The Associated Students of Colorado, ASC, conducted its first meeting this weekend in Denver, using the opportunity to discuss controversial issues such as the lack of funding for higher education.
The ASC was founded in 2007 to bring together students from all colleges and universities across Colorado to work together toward issues affecting higher education.
CSU is just one of the universities that attended the conference but was also one of the most prominent with nine students in attendance, most of them from the Associated Students of CSU.
The conference covered two days, the first of which was spent with guest speakers Kim Poast and Rico Munn from Colorado’s Department of Higher Education.
Munn and Poast discussed the future of higher education in Colorado, one that looks dismal at best. There is only $555 million allotted for the state to spend on higher education next year.
When it comes to tax payer dollars for higher education Colorado is ranked 49th in the state, and only three cents of every tax dollar goes toward funding for higher education, Poast said.
Gov. Bill Ritter commissioned the Higher Education Strategic Planning Committee to look for solutions to the funding problem, and ASC has elected one student to sit on the committee. Josh Diller, policy director of ASC, was elected to sit on the committee that will start meeting at the end of the month.

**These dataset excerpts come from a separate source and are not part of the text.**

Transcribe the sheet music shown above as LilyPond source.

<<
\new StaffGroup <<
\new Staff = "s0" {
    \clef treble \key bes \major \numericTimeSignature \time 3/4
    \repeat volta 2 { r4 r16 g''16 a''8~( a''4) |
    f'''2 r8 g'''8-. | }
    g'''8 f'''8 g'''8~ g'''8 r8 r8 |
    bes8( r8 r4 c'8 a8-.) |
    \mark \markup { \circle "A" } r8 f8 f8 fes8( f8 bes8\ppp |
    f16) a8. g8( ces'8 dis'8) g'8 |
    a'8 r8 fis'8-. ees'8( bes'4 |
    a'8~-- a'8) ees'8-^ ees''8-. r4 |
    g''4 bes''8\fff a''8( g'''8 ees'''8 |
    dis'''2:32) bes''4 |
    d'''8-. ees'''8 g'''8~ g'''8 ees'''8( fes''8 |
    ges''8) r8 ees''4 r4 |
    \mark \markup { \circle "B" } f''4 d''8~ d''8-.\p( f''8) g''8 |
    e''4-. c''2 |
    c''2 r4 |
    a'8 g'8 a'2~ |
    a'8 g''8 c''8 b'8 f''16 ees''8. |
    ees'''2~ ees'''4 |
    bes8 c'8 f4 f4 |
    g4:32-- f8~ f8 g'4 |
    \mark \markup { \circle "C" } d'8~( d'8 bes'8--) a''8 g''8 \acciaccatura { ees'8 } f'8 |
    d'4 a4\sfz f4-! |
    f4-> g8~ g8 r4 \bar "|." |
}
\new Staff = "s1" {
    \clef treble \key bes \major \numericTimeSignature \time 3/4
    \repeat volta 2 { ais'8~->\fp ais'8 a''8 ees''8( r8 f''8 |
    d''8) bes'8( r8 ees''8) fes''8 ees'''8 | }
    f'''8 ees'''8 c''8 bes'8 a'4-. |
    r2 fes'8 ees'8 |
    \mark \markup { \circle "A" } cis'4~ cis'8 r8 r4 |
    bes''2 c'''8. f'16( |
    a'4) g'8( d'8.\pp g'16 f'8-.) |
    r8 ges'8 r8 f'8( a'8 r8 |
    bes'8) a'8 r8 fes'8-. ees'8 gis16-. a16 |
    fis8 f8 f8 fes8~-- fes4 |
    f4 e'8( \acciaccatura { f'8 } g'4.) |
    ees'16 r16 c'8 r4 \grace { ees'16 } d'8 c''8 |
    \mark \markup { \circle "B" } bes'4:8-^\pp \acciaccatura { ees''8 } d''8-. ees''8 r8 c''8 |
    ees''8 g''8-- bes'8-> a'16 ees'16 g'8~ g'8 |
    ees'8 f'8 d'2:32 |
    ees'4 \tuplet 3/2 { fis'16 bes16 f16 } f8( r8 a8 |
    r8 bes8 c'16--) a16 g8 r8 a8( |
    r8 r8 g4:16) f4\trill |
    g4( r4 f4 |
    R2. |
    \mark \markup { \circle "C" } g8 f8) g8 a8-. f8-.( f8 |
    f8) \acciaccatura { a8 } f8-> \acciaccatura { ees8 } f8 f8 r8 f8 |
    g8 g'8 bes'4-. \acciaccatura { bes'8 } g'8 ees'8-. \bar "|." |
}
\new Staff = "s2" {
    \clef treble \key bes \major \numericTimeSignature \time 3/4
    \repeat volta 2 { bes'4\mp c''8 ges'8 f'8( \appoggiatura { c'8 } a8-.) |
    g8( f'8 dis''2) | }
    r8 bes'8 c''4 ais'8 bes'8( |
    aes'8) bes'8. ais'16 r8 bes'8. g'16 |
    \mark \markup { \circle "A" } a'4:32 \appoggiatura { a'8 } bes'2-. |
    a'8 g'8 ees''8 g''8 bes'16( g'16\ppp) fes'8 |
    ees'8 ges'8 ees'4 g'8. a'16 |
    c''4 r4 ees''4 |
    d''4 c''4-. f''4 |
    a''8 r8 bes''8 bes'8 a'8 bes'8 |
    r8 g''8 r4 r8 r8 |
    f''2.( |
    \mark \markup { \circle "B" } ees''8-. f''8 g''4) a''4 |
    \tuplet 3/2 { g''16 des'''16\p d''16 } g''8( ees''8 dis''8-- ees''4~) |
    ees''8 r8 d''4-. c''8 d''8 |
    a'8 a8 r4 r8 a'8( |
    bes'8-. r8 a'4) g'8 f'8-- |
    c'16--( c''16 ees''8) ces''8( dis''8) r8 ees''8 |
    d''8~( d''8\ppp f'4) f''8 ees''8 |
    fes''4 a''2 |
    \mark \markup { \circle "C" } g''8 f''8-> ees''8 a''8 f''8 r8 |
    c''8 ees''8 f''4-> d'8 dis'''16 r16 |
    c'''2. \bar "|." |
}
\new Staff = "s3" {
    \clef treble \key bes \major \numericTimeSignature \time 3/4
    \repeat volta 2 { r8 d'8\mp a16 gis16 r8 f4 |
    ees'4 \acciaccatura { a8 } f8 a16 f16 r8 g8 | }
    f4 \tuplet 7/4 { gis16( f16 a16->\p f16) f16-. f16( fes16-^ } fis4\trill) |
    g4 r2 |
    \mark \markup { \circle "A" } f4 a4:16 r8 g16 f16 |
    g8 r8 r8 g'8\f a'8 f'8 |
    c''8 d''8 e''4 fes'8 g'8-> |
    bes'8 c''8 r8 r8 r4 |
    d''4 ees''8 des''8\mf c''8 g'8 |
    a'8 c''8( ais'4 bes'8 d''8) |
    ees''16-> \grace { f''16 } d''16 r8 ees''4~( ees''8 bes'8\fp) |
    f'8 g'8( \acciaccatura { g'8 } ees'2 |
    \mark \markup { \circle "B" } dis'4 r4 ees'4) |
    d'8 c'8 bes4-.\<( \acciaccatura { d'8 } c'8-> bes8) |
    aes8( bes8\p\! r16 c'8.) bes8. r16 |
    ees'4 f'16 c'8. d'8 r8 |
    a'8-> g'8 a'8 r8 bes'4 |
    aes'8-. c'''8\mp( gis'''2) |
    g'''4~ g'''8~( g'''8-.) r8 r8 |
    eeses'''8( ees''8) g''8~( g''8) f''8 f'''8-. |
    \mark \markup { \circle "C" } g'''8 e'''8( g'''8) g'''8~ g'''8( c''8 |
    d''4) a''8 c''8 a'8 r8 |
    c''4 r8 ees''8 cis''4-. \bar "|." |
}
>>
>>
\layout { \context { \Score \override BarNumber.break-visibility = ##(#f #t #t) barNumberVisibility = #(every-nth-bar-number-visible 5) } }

ASCSU members were excited about having an ASC member on the board and hope that good will come from the committee.
“We support trying to find new mechanisms to fund higher education,” said Matt Strauch, director of Legislative Affairs ASCSU.

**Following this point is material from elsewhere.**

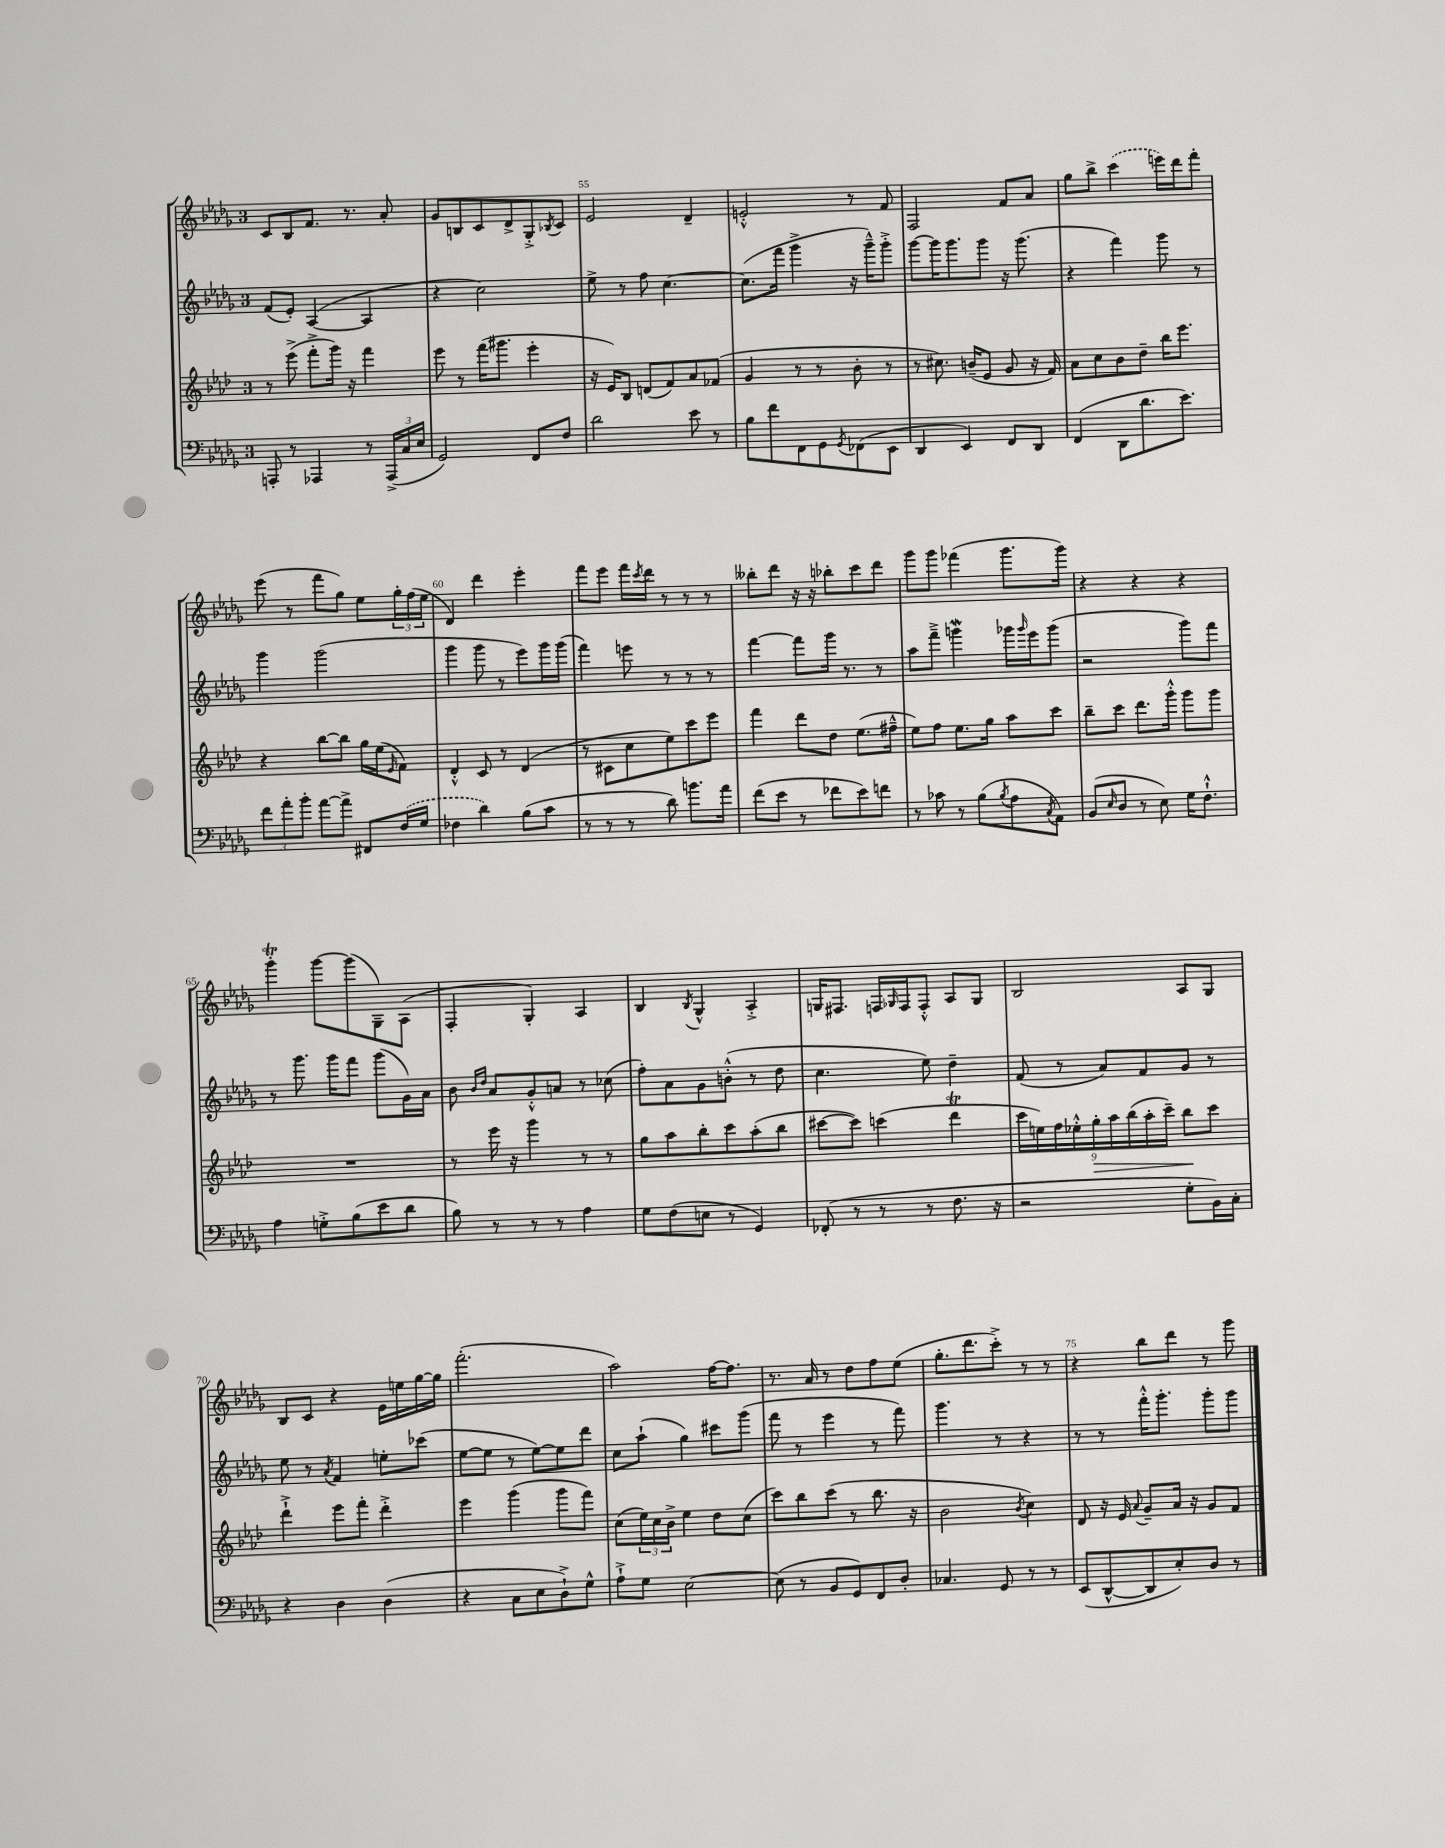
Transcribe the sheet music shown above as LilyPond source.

Along with supporting finding new ways to fund higher education, ASC also voted to oppose Amendments 60 and 61 and Proposition 101, three perspective laws that would destroy public higher education.
The amendments would reduce property taxes and make it next to impossible for the government to obtain a loan, while the proposition would reduce vehicle taxes to $10 a vehicle.
ASCSU members Justin Safady and Keegan Schultz presented the proposition of opposing the referendums and urged the ASC to take a stance.
“If we’re gonna come out strong we need to take a stance on something that would drastically affect higher education,” Safady said.
ASCSU declared its opposition over a week ago at one of their Senate meetings and are trying to reach out to students and educate them on the repercussions the referendums would have if they pass in the November election.
ASC will continue to meet over the course of the year and look for initiatives in higher education.